Given passage: Begin

I cloned the meshtastic repo a few weeks back but was still using the browser based flasher and the images they package. The instructions for building from the CLI seemed absent from the repository. Or at least I didn’t see them.

What follows will be an explanation of how to do it.

The Process

Required Software

Platformio and whatever its dependencies are. On NixOS I just use the package. I assume it’s the same for other distributions, but you know, following whatever that distribution does for installing. I did have a bit of a snag where it didn’t want to use a virtual environment from platformio when platformio tried to pip install dependencies.

On Nix I used a temporary shell to do all of this instead of putting everything on my system.

nix-shell -p platformio esptool pkg-config \
             python3Packages.pip python3Packages.protobuf \
             python3Packages.grpcio python3Packages.grpcio-tools

All the other commands were done under this shell.

Clone

I cloned from here: https://github.com/meshtastic/firmware.git

git clone https://github.com/meshtastic/firmware.git

I forget if it used submodules, I’ll confirm it later.

git submodules init

Select Board

Edit the platformio.ini file your board by locating the [platformio] section and setting the .default_envs. I’m using the LilyGo T-Deck, so mine looks like this:

[platformio]
default_envs = t-deck

Build

platformio run

This might take a while. It fetches dependencies and does the build. When it completes, one of the last things it will say is the path to the newly built firmware file, that’s needed for the next step.

Given passage: End

== Work instruction A ==
In the Meshtastic firmware build notes, which board does the writer use?
== Work instruction B ==
Carry on the Meshtastic firmware build notes from the point where they stop.
The recorded data that comes next plays no part in any of this.

Supplied entries: Begin

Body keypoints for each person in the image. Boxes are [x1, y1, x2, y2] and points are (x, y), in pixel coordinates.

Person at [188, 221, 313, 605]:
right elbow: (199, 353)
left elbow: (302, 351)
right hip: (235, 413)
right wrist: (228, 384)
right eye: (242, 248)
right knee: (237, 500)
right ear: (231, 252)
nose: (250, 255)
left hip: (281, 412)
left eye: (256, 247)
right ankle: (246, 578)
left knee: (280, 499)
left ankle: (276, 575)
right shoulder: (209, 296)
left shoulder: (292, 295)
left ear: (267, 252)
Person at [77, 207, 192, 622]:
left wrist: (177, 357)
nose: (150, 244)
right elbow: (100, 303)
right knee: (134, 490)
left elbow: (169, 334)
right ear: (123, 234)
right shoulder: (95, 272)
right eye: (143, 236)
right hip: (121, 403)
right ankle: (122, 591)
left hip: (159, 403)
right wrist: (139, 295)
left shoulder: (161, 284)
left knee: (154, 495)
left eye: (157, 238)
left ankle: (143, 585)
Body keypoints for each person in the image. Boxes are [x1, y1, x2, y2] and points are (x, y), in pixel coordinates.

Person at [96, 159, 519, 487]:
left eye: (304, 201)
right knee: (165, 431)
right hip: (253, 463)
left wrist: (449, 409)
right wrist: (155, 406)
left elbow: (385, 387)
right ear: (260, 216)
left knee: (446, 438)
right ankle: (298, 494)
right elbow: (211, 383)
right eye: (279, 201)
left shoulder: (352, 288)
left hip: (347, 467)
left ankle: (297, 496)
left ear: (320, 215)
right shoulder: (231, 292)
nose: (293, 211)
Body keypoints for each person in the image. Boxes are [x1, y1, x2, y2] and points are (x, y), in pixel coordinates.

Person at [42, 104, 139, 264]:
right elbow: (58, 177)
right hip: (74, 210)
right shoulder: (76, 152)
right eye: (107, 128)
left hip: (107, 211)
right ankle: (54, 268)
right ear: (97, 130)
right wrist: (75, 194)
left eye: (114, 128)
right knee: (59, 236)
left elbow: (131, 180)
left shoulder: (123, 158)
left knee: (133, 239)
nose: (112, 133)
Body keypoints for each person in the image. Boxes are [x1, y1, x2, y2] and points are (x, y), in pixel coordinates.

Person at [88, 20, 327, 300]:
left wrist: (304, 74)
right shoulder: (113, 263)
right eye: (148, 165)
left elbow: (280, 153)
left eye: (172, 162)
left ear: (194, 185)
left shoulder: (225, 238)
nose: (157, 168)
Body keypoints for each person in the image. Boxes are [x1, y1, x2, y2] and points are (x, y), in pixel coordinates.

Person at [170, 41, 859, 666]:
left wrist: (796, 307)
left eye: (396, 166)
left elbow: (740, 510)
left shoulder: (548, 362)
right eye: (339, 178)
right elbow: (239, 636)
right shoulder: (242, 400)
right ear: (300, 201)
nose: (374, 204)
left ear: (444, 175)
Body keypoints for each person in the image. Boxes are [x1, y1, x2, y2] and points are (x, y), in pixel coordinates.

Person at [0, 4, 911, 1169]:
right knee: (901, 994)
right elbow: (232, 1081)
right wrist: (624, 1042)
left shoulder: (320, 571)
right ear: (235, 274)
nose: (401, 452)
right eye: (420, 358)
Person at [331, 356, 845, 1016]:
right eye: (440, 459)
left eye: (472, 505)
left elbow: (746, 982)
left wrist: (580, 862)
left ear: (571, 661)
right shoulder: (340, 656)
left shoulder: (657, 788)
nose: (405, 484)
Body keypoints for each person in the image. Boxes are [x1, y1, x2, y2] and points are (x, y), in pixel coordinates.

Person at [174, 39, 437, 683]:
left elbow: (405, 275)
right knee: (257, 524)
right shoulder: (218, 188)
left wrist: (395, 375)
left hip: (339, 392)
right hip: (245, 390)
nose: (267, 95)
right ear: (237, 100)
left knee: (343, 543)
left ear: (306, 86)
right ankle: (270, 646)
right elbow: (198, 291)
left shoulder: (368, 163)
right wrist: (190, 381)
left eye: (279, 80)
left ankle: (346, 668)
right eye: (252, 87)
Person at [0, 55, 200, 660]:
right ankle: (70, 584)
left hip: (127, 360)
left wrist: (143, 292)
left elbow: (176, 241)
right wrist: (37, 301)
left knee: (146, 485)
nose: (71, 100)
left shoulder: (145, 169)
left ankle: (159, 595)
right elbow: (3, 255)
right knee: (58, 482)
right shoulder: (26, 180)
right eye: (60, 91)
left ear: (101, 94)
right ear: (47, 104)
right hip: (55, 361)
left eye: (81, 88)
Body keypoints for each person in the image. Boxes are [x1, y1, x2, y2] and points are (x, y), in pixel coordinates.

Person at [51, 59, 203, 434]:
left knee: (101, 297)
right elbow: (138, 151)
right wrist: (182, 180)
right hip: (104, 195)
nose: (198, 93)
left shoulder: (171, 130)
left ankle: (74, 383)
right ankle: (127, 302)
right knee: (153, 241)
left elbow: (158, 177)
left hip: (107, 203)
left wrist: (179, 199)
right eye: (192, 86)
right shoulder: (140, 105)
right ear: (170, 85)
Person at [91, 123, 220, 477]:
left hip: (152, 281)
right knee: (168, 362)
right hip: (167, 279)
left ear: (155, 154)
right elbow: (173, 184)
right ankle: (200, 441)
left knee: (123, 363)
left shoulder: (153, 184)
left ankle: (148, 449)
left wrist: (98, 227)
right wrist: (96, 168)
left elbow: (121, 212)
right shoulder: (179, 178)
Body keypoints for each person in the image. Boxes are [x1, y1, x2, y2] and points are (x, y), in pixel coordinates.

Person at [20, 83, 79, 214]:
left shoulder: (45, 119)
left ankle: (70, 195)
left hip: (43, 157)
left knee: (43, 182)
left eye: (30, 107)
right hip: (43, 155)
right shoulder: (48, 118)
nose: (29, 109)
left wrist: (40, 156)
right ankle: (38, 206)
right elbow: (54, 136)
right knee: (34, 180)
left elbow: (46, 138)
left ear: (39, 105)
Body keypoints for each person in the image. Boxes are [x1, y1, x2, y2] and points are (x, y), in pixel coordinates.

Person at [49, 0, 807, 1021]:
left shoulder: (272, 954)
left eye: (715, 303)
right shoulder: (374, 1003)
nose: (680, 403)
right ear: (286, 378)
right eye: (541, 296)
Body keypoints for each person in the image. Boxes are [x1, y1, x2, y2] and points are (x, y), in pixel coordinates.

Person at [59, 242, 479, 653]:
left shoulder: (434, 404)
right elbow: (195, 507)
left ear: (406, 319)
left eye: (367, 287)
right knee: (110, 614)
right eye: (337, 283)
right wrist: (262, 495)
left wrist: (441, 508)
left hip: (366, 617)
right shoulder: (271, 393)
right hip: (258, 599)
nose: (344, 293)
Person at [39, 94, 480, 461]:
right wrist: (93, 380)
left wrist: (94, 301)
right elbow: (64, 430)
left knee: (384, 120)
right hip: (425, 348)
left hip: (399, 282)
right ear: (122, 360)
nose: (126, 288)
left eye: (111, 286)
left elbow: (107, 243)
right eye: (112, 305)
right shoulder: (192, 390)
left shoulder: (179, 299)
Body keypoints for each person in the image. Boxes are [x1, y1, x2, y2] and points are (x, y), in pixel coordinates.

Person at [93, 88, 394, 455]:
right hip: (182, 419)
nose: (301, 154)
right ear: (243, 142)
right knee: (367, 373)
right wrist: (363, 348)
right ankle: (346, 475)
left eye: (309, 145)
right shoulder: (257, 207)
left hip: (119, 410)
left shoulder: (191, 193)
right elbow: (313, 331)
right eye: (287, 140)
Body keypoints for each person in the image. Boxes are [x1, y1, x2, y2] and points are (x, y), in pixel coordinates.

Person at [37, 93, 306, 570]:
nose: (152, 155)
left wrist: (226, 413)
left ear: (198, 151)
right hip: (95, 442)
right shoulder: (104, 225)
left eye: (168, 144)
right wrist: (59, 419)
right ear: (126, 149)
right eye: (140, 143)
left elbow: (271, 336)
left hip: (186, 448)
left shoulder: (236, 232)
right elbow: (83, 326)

Supplied entries: End

== Written response A ==
The LilyGo T-Deck.

== Written response B ==
Wrote 0x1e66c0 bytes to file /home/stephen/firmware/.pio/build/t-deck/f
irmware.factory.bin, ready to flash to offset 0x0
==================== [SUCCESS] Took 192.52 seconds ====================

Environment    Status    Duration
-------------  --------  ------------
t-deck         SUCCESS   00:03:12.524
===================== 1 succeeded in 00:03:12.524 =====================

It looks like it went into .pio/build/t-deck/firmware.factory.bin.

Flash

In order to flash, you must put the device into flash mode and you need to know the path to the device.

To put the device in flash mode, turn off the power, hold the track ball down (you should feel it click softly), turn the power back on, and wait about 8 seconds before releasing the track ball.

You can discover what the device is by listing them with the device sub-command of platformio:

[stephen@sasahi:~/firmware]$ platformio device list
/dev/ttySAC0
------------
Hardware ID: n/a
Description: n/a

/dev/ttyACM0
------------
Hardware ID: USB VID:PID=303A:1001 SER=DCDA0C3A924C LOCATION=1-1:1.0
Description: Espressif Systems LilyGO T-Deck (16 MB FLASH, 8 MB PSRAM) - 
TinyUSB CDC

I still don’t know what /dev/ttySAC0 is, but on my system, /dev/ttyACM0 is the target.

To perform the flashing (from the firmware clone directory):

esptool.py write_flash 0x00 .pio/build/t-deck/firmware.factory.bin 

If the flashing is successful, you will see:

[nix-shell:~/firmware]$ esptool.py write_flash 0x00 .pio/build/t-deck/firmware.factory.bin
esptool.py v4.7.0
Found 2 serial ports
Serial port /dev/ttySAC0
/dev/ttySAC0 failed to connect: Could not open /dev/ttySAC0, the port is busy or doesn't exist.
([Errno 13] could not open port /dev/ttySAC0: [Errno 13] Permission denied: '/dev/ttySAC0')

Hint: Try to add user into dialout group: sudo usermod -a -G dialout $USER

Serial port /dev/ttyACM0
Connecting...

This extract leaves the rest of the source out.